While in the custody of the Seaside and Monterey police departments - and later the Monterey County Sheriff's Department - Claypole exhibited signs of mental illness and suicidal ideation, including comments about how he wanted to die by lethal injection and have his body cremated.
But the officers never evaluated Claypole for mental illness and although they briefly placed him on suicide watch, Claypole was soon returned to the jail's general population.
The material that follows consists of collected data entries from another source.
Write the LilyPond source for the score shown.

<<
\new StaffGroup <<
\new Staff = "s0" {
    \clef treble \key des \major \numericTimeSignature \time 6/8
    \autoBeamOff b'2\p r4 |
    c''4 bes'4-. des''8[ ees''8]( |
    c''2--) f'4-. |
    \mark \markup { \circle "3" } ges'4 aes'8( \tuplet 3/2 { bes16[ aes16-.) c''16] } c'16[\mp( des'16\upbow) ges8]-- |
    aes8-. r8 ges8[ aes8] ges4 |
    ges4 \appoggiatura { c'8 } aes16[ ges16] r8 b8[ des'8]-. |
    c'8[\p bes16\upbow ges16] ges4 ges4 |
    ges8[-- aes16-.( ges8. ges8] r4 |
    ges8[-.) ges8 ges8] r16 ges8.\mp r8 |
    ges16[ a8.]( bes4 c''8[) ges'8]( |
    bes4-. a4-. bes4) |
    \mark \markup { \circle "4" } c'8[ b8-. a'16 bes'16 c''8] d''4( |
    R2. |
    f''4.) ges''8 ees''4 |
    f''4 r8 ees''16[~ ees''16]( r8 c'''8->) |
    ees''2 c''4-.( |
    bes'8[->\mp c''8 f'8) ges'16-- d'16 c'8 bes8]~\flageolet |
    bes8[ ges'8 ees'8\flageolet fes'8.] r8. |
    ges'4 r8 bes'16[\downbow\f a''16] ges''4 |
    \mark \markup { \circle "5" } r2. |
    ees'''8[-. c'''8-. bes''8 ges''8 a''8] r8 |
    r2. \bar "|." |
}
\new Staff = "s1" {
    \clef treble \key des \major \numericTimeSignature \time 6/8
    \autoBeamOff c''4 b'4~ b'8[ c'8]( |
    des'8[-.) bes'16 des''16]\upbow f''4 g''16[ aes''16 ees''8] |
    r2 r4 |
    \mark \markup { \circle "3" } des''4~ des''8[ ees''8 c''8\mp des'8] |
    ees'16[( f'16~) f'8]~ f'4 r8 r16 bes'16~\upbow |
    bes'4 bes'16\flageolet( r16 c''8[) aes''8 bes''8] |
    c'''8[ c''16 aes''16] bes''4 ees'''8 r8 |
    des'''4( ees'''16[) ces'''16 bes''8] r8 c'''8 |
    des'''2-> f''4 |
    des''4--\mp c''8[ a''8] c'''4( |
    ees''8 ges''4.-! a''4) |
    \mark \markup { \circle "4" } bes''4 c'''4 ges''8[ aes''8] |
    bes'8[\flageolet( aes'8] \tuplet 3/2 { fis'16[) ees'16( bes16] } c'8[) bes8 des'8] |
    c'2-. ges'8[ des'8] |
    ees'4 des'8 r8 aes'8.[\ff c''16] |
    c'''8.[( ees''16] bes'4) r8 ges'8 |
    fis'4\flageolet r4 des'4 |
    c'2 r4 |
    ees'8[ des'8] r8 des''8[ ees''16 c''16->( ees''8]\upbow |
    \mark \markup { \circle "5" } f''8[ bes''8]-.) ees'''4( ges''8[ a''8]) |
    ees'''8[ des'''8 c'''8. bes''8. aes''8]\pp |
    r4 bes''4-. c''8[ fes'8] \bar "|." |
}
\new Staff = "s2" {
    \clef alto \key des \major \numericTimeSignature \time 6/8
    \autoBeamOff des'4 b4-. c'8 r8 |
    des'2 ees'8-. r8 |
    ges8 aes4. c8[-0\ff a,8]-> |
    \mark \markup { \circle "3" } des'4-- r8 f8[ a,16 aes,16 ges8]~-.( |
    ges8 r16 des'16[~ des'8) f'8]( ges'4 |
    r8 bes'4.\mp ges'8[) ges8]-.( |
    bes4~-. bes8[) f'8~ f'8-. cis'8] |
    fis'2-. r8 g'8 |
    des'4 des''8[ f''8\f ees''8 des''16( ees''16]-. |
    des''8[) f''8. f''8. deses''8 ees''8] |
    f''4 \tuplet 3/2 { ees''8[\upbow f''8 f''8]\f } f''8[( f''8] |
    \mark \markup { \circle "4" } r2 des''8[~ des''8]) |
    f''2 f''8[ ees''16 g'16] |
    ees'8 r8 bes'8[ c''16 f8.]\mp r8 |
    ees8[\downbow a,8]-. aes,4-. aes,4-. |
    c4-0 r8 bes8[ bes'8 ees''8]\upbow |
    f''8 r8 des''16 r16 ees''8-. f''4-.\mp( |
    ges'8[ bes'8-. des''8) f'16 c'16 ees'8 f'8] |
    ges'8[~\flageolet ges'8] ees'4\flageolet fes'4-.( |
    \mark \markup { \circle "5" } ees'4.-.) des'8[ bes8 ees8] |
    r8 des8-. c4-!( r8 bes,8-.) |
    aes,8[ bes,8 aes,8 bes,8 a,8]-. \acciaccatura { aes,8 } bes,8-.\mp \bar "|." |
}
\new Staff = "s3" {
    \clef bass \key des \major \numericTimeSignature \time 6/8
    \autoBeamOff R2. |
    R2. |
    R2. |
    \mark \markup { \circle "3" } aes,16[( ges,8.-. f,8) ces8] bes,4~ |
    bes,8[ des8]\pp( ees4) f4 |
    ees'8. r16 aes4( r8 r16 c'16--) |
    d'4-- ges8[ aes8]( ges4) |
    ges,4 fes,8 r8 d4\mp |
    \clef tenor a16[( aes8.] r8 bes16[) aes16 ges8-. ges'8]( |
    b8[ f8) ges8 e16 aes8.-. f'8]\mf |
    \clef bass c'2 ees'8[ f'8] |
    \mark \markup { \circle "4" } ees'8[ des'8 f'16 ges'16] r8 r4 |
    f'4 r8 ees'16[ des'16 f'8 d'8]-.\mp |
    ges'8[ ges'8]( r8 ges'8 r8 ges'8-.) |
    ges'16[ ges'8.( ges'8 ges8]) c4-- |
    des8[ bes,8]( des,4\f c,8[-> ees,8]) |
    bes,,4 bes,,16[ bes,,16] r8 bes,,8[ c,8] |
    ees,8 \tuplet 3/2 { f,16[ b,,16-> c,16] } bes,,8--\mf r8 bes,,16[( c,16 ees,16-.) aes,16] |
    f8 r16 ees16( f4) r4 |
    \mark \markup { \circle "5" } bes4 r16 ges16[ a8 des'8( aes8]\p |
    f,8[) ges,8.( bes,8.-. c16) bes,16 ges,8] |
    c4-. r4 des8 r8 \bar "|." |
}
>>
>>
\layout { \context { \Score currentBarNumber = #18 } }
He was found hours later, hanging in his cell from a noose made of torn bed sheets.
His mother sued for violations of the First and Fourteenth Amendments, medical malpractice and wrongful death.
In a ruling Monday, U.S. District Judge Beth Labson Freeman denied most of the parties' cross-motions for summary judgment on the claims, but granted a few.
For instance, she found for defendant Erika Kaye - a sergeant at the Monterey County sheriff's office - on the deliberate indifference, wrongful death and negligent supervision claims, finding that there was no evidence presented to show that Kaye's response to Claypole's medical need was unconstitutionally inadequate.
Most of the other claims against the county defendants, however, Freeman let stand.
As for the case's medical defendants - California Forensic Medical Group and Dr. Taylor Fithian - Freeman found there was a triable issue of fact as to whether their medical policies were unconstitutionally inadequate.
The policies in question include the medical group's policy of sending inmates with mental illness to certain pods upon release from suicide watch, according to the ruling.
Freeman denied all cross-motions for summary judgment against the medical defendants except for the claim of "failure to summon medical care," on which she found for the defendants.
The case will proceed in Federal Court.
Neither side's lead counsel immediately responded to emails requesting comment on Wednesday afternoon.